Heterologous expression of GhCPS1 and 2 results in CFA accumulation in plants

The CPS genes were transformed into Arabidopsis fad2/fae1 background with the GhCPS1 transgenic seeds yielding about 1.0% of 19C cyclopropane. No significant accumulation of cyclopropane products was detected in GhCPS2 and 3 over expression lines (Figure 6). Consistent with the GhCPS expression in yeast, a trace amount of cyclopropane was detected upon the expression of the SfCPS and GhCPS2 I733T mutant. Expression of CPSs in Arabidopsis seeds didn't lead to significant changes in other fatty acid composition and the oil content (data not shown).

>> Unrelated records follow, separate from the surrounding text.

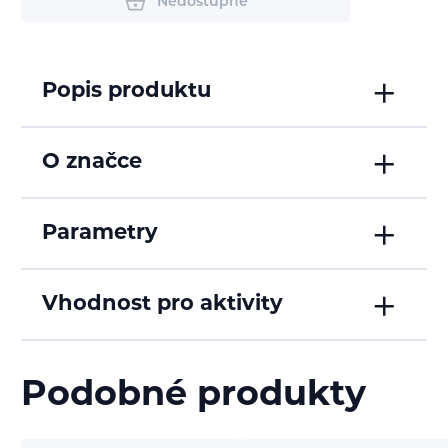
Nedostupné
Popis produktu
O značce
Parametry
Vhodnost pro aktivity
Podobné produkty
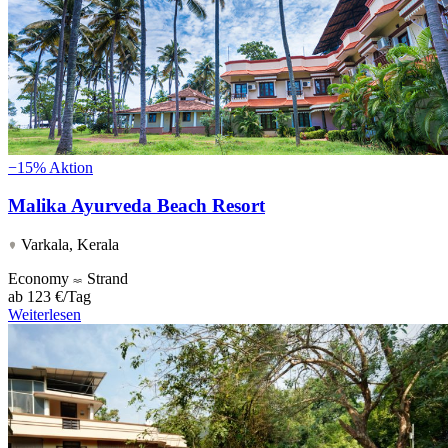
−15%
Aktion
Malika Ayurveda Beach Resort
Varkala, Kerala
Economy
Strand
ab
123 €/Tag
Weiterlesen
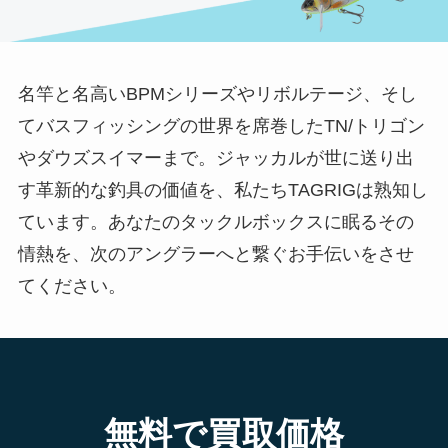
名竿と名高いBPMシリーズやリボルテージ、そし
てバスフィッシングの世界を席巻したTN/トリゴン
やダウズスイマーまで。ジャッカルが世に送り出
す革新的な釣具の価値を、私たちTAGRIGは熟知し
ています。あなたのタックルボックスに眠るその
情熱を、次のアングラーへと繋ぐお手伝いをさせ
てください。
無料で買取価格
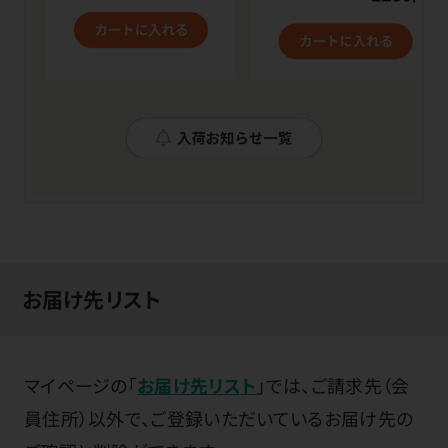
お届け先リスト
マイページの「
お届け先リスト
」では、ご請求先（会
員住所）以外で、ご登録いただいているお届け先の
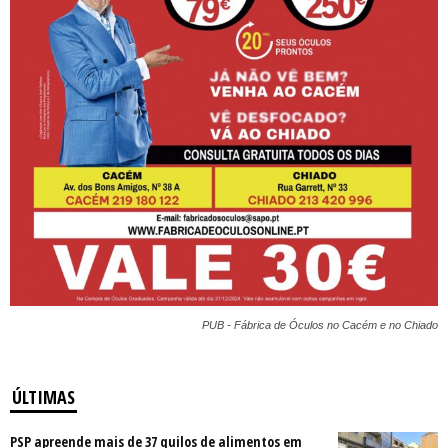
PUB - Fábrica de Óculos no Cacém e no Chiado
ÚLTIMAS
PSP apreende mais de 37 quilos de alimentos em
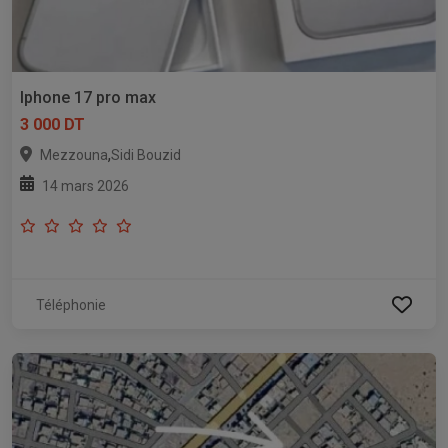
Iphone 17 pro max
3 000 DT
,
Mezzouna
Sidi Bouzid
14 mars 2026
Téléphonie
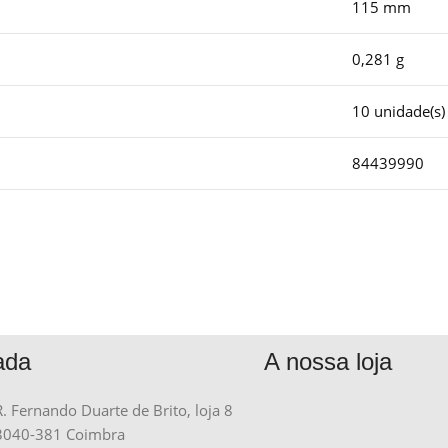
115 mm
0,281 g
10 unidade(s)
84439990
ada
A nossa loja
R. Fernando Duarte de Brito, loja 8
3040-381 Coimbra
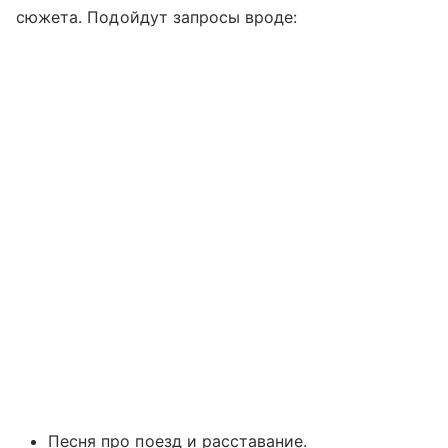
сюжета. Подойдут запросы вроде:
Песня про поезд и расставание.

When these genes were expressed in BY2 cell lines, ~1.0% of 19C cyclopropane was produced in GhCPS1 lines and SfCPS lines, and only a trace amount of CFA was detected in GhCPS2 transformed BY2 lines. No cyclopropane fatty acid was detected in lines transformed with GhCPS3, the chromatograms of which were indistinguishable from control pBI121-containing lines. In one of the 16 GhCPS2 I733T lines, 2.9% of CFA was detected.

These results demonstrate that GhCPS1 and 2 can cause the accumulation of CPA FA upon heterologous expression in plants.